Predomínio absoluto de recursos públicos nas campanhas

Do total arrecadado até o momento, a dependência das verbas estatais é expressiva: 95% do montante — equivalente a R$ 932 milhões — provém do Fundo Especial de Financiamento de Campanha e do Fundo Partidário. Em contrapartida, as receitas de origem privada somam R$ 50,6 milhões.

Entre as fontes privadas, as doações efetuadas por pessoas físicas representam a maior fatia, totalizando R$ 27,8 milhões. O uso de patrimônio próprio declarado pelos próprios concorrentes alcança R$ 13,2 milhões, enquanto as plataformas de financiamento coletivo viabilizaram R$ 3,9 milhões.

Câmara dos Deputados supera disputas a governador e presidente

O volume financeiro direcionado aos concorrentes da Câmara Federal supera com folga os valores movimentados nas demais categorias eletivas. Enquanto a disputa por mandatos federais se aproxima de R$ 1 bilhão, os candidatos às assembleias legislativas estaduais captaram R$ 406,7 milhões.

Na sequência do ranking de receitas aparecem as campanhas aos governos estaduais, com R$ 196,6 milhões, seguidas pelas disputas ao Senado Federal, que registraram R$ 174,9 milhões. A corrida pela Presidência da República figura com o menor valor agregado, somando R$ 83 milhões.

Divisão geográfica e bancadas partidárias mais abastecidas

Em termos regionais, o Sudeste concentra o maior volume financeiro, com R$ 397 milhões alocados nas candidaturas. Somente o estado de São Paulo, que elege a maior representação parlamentar (70 deputados), responde por R$ 188 milhões desse orçamento. O Nordeste ocupa a segunda posição, reunindo R$ 264 milhões. Em seguida surgem o Sul (R$ 151 milhões), o Norte (R$ 100 milhões) e o Centro-Oeste (R$ 71 milhões).

Partidos que mais concentram recursos

O topo do ranking partidário em volume total de recursos é liderado pelo PL, com R$ 253,8 milhões, acompanhado pelo PT, que dispõe de R$ 172,1 milhões para a disputa federal. Na sequência estão o PP (R$ 98,2 milhões), o PSD (R$ 76 milhões) e o União Brasil (R$ 64,2 milhões).
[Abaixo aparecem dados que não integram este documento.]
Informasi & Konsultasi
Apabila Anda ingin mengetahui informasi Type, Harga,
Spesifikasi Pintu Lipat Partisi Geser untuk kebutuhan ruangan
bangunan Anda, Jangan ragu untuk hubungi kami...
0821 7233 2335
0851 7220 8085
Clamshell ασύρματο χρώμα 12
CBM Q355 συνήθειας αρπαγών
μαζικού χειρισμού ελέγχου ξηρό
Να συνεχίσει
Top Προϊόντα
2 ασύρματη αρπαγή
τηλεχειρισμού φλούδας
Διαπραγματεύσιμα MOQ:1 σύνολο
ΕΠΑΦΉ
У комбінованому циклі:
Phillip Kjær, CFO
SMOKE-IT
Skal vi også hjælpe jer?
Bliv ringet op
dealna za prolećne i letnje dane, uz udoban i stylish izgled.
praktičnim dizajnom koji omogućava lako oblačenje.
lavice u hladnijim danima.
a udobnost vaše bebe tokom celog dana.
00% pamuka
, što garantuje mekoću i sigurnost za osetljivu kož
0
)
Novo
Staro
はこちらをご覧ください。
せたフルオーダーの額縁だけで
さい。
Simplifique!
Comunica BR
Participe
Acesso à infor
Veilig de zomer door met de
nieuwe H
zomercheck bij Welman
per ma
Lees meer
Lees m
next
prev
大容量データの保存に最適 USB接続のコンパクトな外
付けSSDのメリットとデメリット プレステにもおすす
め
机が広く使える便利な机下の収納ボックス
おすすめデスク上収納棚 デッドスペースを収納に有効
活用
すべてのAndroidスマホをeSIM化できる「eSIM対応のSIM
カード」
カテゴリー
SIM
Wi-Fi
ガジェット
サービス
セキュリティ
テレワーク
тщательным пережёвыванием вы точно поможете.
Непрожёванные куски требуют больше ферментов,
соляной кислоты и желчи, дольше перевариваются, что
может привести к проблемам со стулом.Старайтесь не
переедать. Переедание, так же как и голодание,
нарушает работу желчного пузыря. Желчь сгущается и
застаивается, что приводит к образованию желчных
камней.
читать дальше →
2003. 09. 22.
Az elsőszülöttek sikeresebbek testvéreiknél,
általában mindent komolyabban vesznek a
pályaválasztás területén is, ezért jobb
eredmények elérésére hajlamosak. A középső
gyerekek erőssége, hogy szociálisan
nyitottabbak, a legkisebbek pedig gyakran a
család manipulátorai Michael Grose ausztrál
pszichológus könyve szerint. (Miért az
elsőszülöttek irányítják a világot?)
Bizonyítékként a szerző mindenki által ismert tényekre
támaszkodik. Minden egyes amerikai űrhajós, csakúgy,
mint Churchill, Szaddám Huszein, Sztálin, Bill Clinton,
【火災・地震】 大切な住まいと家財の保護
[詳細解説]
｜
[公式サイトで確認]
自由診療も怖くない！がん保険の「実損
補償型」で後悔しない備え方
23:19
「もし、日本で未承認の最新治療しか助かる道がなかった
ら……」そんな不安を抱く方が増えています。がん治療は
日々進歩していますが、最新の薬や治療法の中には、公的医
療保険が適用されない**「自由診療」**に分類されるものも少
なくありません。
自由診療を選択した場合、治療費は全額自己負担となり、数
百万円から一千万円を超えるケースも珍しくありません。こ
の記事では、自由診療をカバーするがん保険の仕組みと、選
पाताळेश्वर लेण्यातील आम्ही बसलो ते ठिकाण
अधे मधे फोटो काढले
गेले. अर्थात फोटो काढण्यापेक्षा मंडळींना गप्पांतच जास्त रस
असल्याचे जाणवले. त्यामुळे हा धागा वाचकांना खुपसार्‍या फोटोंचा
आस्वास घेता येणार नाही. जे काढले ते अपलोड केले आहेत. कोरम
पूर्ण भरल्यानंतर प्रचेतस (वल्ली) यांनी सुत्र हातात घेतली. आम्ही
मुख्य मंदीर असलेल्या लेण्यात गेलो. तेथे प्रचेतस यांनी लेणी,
No segmento específico de captação privada, a ordem das legendas sofre alterações: o PL lidera com R$ 8 milhões recebidos de pessoas físicas e recursos próprios, seguido de perto por Novo (R$ 7 milhões), PT (R$ 5,7 milhões) e PSD (R$ 5,1 milhões).

Limites de despesas e regras para contratação

Para o pleito atual, o teto individual permitido para cada candidato a deputado federal foi fixado em R$ 3.176.572,53, mantendo o mesmo valor da eleição de 2022 e superando a marca de R$ 2,5 milhões observada em 2018. Nas disputas para deputado estadual ou distrital, o teto máximo permitido por lei é de R$ 1.270.629,01. Já a disputa por uma cadeira no Senado possui limites variáveis, oscilando entre R$ 3,17 milhões nos estados de menor eleitorado e R$ 7.115.522,46 em São Paulo.

Além das restrições orçamentárias, a legislação eleitoral impõe limites rígidos para a contração de pessoal de apoio nas ruas e nos comitês. O teto de funcionários para postulantes à Câmara varia conforme o colégio eleitoral: no Tocantins, a equipe máxima autorizada é de 342 cabos eleitorais, enquanto em São Paulo os candidatos podem admitir até 6.584 colaboradores.